Chef B doesn’t take lunch breaks. Or talk. For Chef B, as you may have guessed, is a robot.
The automation revolution is well under way in the food world, constantly pivoting around new ways to serve consumers without human interference. The Bay Area is a pioneer in this pursuit, its dining world shaped by robots that can now serve coffee, chop salads and make pizzas at pie shops.
Now comes Chef B, an automated kiosk capable of making more than three dozen 12-ounce smoothies in an hour. Fully autonomous, the kiosk has refrigeration systems, blenders, robotic arms and 20 temperature-controlled dispensers for its fresh produce and liquids.
Orders are placed via the Blendid app or on the on-site tablet.
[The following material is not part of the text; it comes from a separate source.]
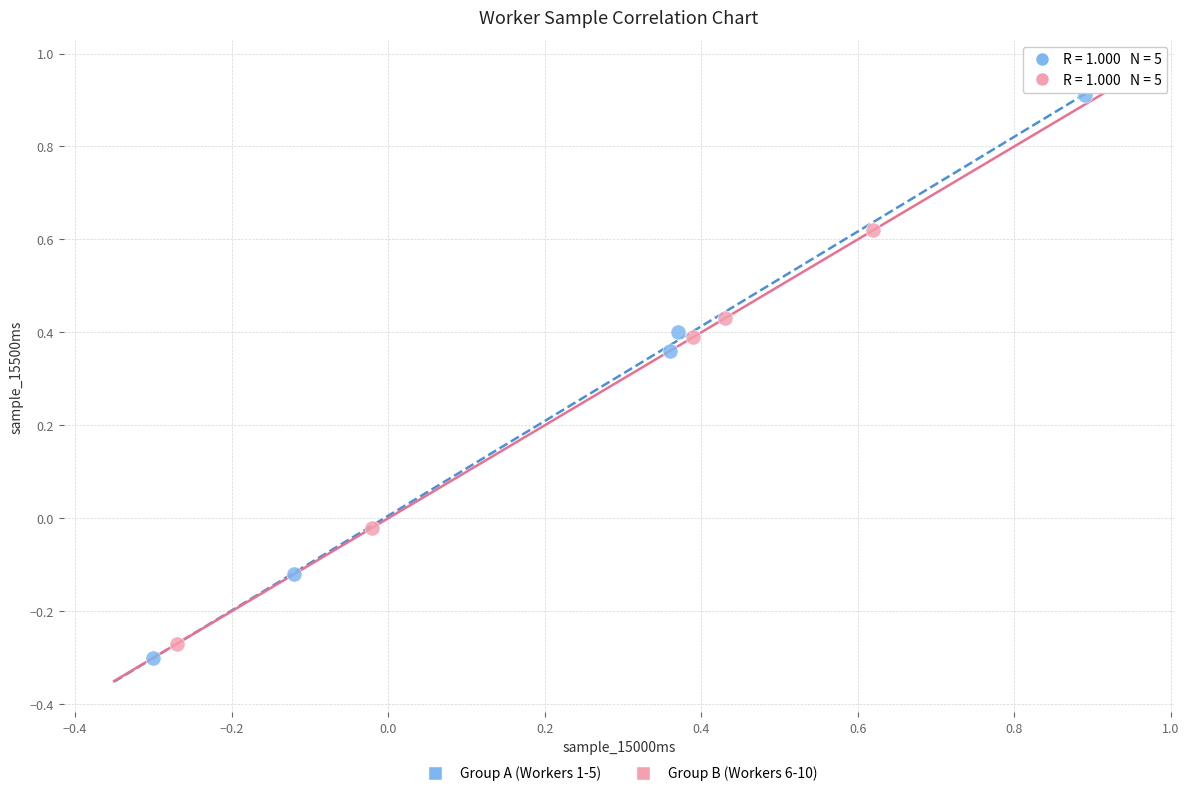

Which series contains the highest Y value?

Group A (Workers 1-5)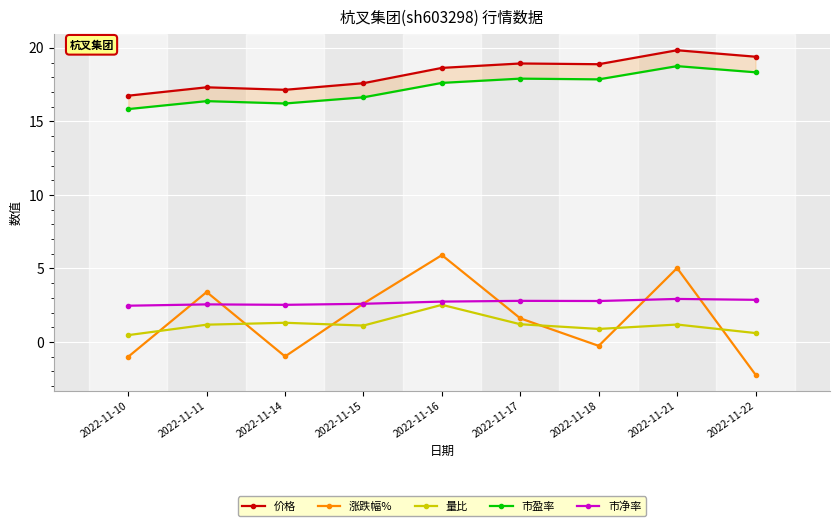

What is the highest value of the 价格 series?

19.8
The first kiosk in the city officially opened Monday at Market Cafe on the campus of the University of San Francisco, meaning local college kids are the first people in the city to pay for a robot to do the laborious smoothie-making work of opening a refrigerator and turning on a blender.
The Sunnyvale-based Blendid was founded in 2015. CEO Vipin Jain describes the origin of Chef B as a humble one: he and his team simply wanted to create a way for people to get healthy, customizable smoothies quickly. And bringing it to San Francisco just made sense.
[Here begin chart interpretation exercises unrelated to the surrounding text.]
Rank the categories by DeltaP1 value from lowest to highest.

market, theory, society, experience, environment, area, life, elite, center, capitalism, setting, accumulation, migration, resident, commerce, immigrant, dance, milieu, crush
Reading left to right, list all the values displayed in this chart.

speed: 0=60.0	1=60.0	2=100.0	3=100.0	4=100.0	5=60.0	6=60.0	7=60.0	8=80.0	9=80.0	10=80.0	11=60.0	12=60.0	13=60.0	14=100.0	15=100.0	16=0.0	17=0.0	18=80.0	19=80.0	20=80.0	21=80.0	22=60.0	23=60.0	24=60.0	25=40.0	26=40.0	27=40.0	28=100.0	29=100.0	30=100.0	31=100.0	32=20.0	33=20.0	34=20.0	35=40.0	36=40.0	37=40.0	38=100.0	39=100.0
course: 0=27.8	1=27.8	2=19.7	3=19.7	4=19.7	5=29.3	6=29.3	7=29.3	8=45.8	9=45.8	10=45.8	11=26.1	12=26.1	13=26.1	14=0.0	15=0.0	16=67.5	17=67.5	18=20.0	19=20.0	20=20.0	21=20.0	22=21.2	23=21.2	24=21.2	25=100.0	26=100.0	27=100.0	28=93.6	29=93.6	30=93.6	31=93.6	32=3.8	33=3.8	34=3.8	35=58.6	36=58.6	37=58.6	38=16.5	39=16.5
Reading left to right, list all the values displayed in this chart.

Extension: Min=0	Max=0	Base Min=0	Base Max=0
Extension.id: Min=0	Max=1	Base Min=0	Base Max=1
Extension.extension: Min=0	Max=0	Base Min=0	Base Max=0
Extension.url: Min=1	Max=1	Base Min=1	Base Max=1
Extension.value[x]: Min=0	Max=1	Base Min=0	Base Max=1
“San Francisco is a food and innovation hub,” he said. “It’s a progressive city that adapts to positive change.”
True enough. One of the city’s more noteworthy coffee outfits is Cafe X, an automated business that features a robot barista. Chowbotics has a salad-making robot named Sally that, as recently as 2018, was securing investment from venture capitalists. The same can be said for Zume Pizza with its pie-making robots. The company Creator in San Francisco considers its burger-making Rube Goldberg machine a robot as well. Its debut was one of the most high-profile restaurant openings in San Francisco last year.
So, how does Blendid stand apart from the crowd? Affordability is one way. All of the 12-ounce blends cost $6. And though the machine costs around $70,000 to build, Blendid has a franchise business model, meaning it works with large operators like Bon Appetit Management Company, the same folks who run the USF dining establishments. As such, investment is low for franchisees and partners, meaning the prices remain low for consumers, according to Jain.
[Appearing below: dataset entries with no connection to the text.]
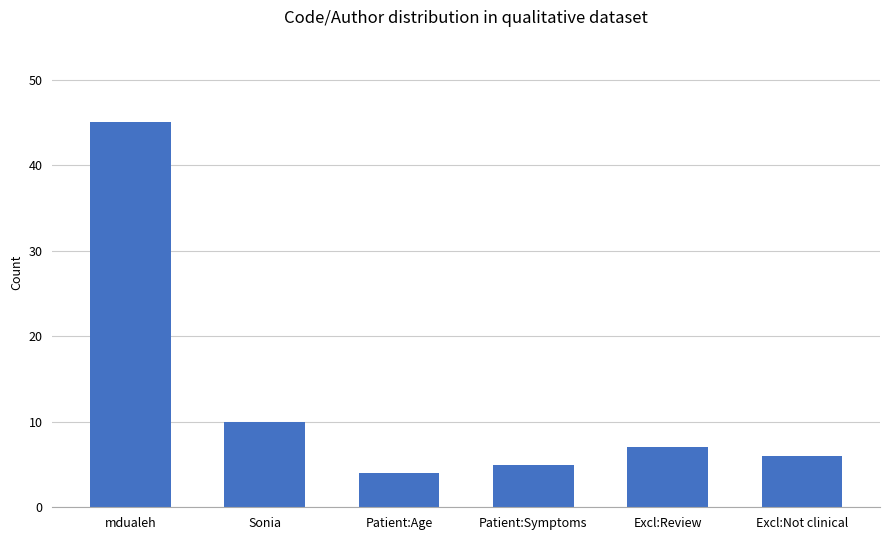

What is the label of the 3rd bar from the right?

Patient:Symptoms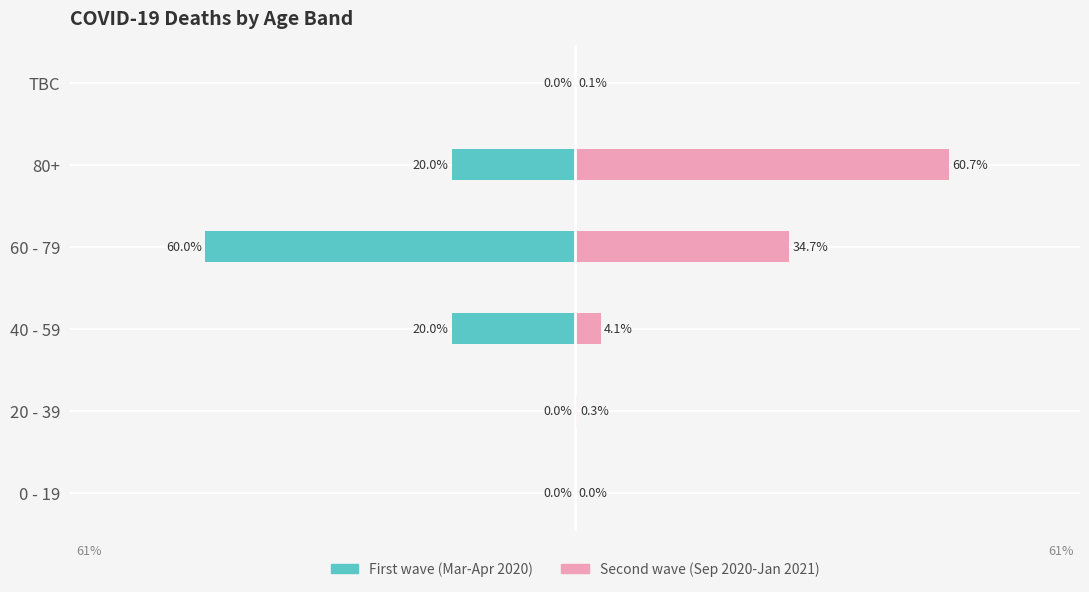

Is it true that Second wave (Sep 2020-Jan 2021) equals 0.0 at TBC?

False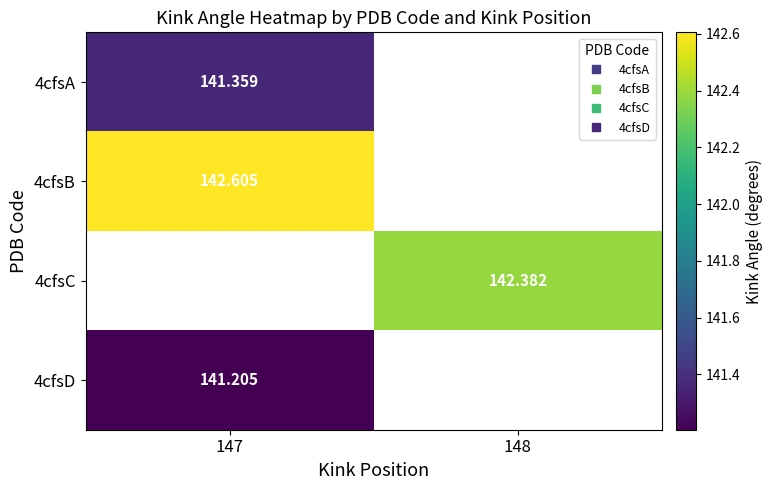

How many series are shown in this chart?

4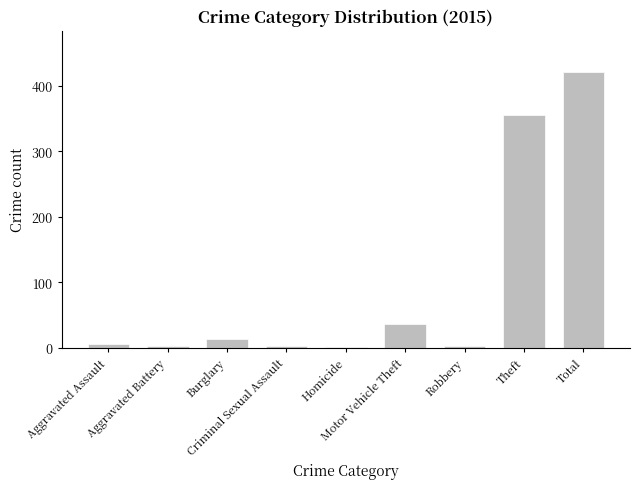

Reading right to left, transcribe all the data shown in this chart.

Total=421	Theft=356	Robbery=3	Motor Vehicle Theft=36	Homicide=1	Criminal Sexual Assault=3	Burglary=13	Aggravated Battery=3	Aggravated Assault=6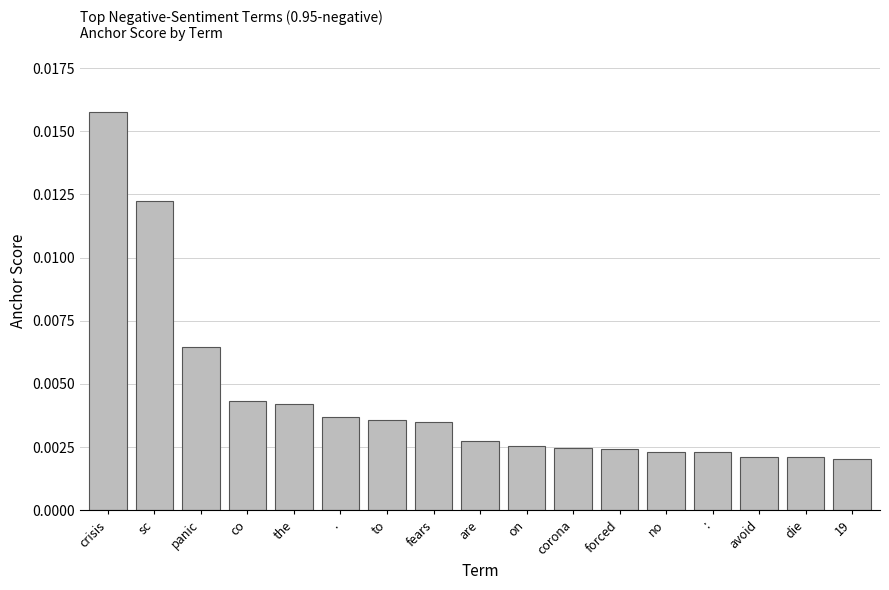

How many values are between 0 and 1?

17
The recipes —which include options like Blueberry Cacao made with blueberries, bananas, apple juice, cacao and chia, as well as a Kale and Berry blend made with kale, raspberries, blueberries and coconut water — are created through joint collaborations between chefs and nutritionists. Still, there’s space for customization in the orders. Less agave and more chia seeds? All it takes is a few swipes on the app and the blend is adjusted.
The ultimate goal, Jain said, is to apply technology to other types of cuisines. The thinking isn’t unusual in the world of food and tech. Chowbotics has had similar plans since introducing Sally the robot to the world. The universal application of dining is based around the potential for replication.
“In San Francisco, our goal is to bring more concepts to the market. I imagine a few years from now you walk into an airport or a company cafeteria and you should have four or five concepts that are side-by-side,” Jain said. “One is making you making you blends, another is making you some other form of cuisine. That’s what we would want.”